The Villain Archetype

–We love to hate our villains. They intrigue us because evil intrigues us. Villains do what we can never imagine ourselves doing, or perhaps what we would like to imagine ourselves doing but would never do in actual life (although many people have imitated villains; copycat killers, for example.).

–Fantasy villains are evildoers in the extreme. Batman’s adversary, the Joker, or Spiderman’s nemesis, the Green Goblin, can wipe out entire cities if not half a country. Evil has gone nuclear because we as a global society are “living with our finger on the button.” Although we have fantasy adversaries that we pay to watch at the movies, deep in our unconscious, at the archetypal level in us, we grasp that we really are living in a time of far-reaching evildoers. We call them terrorists. We don’t know where they are. They could be anywhere, living amongst us, even sitting next to us in the theater. This is our new world.

–Our villains are social misfits. They are damaged goods, outcasts. Rather than donning masks that make them look dashing or intriguing, villains show their gruesome faces. The Joker’s is hideously slashed. The Green Goblin, Spiderman’s best friend’s father-turned-villain, is exactly what his name suggests: a horrific-looking creature.

–Villains are rich. And today’s supervillains are superrich. In fact, many are billionaires who have nothing else to do with their resources than create destructive toys and weapons.

–Supervillains share a contempt for society, but especially for the “little guy.” They embody the disdain so many people actually feel for “ordinary mortals.” The truth is, one of the deepest, darkest fears people carry within them is that they might be “just ordinary.” Parents, for example, project “extraordinary” onto their children as a way of compensating for their own feelings that they are living an inadequate life. The fear that one might be ordinary connotes that one is not protected from ordinary disasters, that one has no power to determine his or her fate, that one is subject, in other words, to the whims of chance. By having the power to destroy or punish ordinary mortals, the individual declares himself to be the destroyer and in so doing challenges the greater “powers of the universe” to battle. The villain-destroyer will wipe out all ordinary mortals, and if successful will reign supreme over all creation, never again to fear being reduced to “ordinary ashes” by the ultimate cosmic governing structure: The cycle of life and death itself.

–Villains have no conscience and no limit to what they will wreak. They are capable of igniting a nuclear war; of destroying millions of people; of destroying a planet, even one which they inhabit. 

–Villains know that evil is a far more seductive power than good, because evil relies upon the tactile elements of the physical world, whereas good is often not tactile, sensual, or immediate in its consequences. In this, evil has a type of five-sensory advantage. A person can get addicted to evil; rarely does a human being get “addicted to good.”
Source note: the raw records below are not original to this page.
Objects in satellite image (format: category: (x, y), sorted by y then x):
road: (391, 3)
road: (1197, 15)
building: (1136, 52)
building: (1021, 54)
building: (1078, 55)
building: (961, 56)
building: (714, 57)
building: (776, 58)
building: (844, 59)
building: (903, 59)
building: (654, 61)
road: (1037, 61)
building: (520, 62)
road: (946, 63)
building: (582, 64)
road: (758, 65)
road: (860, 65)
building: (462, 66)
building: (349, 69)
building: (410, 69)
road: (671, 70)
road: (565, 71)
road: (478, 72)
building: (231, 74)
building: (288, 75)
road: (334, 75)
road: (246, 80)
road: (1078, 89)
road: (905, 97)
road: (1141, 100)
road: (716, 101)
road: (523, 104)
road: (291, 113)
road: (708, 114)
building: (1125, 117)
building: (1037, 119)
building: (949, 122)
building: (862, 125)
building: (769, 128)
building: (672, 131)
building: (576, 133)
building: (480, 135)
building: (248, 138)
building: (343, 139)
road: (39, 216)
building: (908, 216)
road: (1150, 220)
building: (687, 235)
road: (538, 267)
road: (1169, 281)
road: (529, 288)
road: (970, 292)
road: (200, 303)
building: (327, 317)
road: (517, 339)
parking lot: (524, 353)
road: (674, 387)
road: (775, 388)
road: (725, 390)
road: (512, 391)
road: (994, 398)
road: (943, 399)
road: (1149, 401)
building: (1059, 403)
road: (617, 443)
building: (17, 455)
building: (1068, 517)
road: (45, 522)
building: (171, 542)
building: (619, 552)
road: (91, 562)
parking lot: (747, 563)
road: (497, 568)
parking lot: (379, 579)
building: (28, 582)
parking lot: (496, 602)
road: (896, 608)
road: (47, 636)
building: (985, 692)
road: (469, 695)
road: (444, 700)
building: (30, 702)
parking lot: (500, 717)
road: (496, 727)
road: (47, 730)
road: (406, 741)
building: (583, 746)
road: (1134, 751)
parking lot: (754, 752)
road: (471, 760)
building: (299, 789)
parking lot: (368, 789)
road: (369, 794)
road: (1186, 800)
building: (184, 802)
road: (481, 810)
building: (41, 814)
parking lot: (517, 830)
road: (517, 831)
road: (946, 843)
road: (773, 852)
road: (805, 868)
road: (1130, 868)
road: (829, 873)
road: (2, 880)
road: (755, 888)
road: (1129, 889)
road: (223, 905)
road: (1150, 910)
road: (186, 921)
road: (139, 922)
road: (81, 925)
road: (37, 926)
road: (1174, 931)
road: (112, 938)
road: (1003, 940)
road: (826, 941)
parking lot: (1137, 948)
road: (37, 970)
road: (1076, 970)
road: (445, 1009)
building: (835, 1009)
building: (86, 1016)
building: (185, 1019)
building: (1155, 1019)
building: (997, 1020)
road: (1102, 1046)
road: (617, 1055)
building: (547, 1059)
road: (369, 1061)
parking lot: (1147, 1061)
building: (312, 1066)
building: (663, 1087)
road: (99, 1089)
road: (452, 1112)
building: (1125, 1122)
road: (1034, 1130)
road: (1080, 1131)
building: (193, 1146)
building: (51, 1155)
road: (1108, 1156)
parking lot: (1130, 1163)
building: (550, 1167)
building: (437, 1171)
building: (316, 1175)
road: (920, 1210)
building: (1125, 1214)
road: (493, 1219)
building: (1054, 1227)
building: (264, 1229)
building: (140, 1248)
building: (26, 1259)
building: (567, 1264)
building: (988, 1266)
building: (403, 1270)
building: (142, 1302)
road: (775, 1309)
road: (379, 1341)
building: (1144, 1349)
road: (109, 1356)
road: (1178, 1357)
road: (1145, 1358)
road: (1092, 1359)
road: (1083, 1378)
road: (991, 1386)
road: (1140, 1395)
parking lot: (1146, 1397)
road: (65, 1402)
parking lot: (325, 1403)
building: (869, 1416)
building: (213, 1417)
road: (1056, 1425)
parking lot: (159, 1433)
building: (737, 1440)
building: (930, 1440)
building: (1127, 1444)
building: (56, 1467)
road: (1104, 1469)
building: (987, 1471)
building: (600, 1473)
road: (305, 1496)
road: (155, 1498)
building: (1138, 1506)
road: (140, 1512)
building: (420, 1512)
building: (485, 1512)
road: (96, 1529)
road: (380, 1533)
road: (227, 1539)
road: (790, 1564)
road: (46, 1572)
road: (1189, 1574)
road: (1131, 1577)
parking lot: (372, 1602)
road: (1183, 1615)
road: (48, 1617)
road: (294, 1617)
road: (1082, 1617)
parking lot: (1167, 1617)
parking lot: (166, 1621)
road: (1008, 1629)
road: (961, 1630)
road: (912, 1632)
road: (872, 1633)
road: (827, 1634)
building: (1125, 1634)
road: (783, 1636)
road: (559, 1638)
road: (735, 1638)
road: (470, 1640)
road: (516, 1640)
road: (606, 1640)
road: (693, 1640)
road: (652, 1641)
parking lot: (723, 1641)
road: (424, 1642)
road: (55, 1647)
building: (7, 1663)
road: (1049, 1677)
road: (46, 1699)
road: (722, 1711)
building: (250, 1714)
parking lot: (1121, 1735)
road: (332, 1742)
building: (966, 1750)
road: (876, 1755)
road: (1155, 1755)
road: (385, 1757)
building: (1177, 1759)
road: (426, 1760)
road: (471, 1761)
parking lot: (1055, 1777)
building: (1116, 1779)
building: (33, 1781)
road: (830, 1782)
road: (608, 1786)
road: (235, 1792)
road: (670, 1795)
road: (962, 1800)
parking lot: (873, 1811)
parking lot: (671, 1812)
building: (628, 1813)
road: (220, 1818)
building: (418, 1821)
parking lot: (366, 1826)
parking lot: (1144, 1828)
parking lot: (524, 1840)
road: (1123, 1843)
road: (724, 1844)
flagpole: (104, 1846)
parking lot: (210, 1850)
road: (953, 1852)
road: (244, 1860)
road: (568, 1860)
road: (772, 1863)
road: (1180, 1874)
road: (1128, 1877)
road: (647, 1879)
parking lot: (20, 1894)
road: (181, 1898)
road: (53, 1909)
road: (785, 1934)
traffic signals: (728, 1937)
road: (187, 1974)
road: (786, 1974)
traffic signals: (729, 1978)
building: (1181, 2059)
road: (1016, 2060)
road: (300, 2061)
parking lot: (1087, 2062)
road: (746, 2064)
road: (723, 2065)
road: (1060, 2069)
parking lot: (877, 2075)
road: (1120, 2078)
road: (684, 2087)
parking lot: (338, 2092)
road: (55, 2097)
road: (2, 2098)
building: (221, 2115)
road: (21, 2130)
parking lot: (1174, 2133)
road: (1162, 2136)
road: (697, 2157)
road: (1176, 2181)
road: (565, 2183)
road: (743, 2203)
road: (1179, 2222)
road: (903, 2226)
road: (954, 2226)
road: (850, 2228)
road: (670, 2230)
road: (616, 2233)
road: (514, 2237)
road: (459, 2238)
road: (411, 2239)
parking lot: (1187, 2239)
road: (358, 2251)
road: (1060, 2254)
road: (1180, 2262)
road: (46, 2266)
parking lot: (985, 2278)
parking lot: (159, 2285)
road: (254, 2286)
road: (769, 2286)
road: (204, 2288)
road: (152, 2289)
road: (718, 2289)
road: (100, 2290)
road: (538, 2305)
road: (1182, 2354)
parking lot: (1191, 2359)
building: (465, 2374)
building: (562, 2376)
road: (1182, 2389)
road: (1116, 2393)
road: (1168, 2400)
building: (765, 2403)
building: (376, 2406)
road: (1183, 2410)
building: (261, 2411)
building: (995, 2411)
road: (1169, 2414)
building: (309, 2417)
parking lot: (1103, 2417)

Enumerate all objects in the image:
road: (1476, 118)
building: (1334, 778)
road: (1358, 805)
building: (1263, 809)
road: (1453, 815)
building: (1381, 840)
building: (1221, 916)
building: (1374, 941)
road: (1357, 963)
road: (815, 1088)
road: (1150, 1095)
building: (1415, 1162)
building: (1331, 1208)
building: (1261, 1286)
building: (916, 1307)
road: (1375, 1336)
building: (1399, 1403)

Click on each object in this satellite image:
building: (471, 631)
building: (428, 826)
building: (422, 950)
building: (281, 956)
–Finally, we need our villains to fall on their swords in some way. We need to witness their plans failing. We need to see that all their money, minions, and preparation fail again and again to defeat the power of one hero, one good guy, one true, righteous, demigod who shows up just in time from out of nowhere. And, just as mysteriously, evaporates after his work is done.

Though you may not be one for fantasy heroes or villains, I can assure you that you have that spiritual DNA running through your veins, which pulsate with an archetypal belief in “divine intervention.” You can’t help it. You were born with that impulse. Everyone was. The moment you are in trouble, your eyes turn upward, as if to ask for an inspirational thought or a gift of soothing grace to calm your anxiety.  

We created our heroes and villains not because we like make-believe but because somewhere deep in our collective soul we know that there is a struggle for good and evil going on in life itself and not just “out there.” We struggle within ourselves, and when we make right choices in our lives, we don’t just feel good; we feel really good, as if we’ve won a battle. Why? Because we have.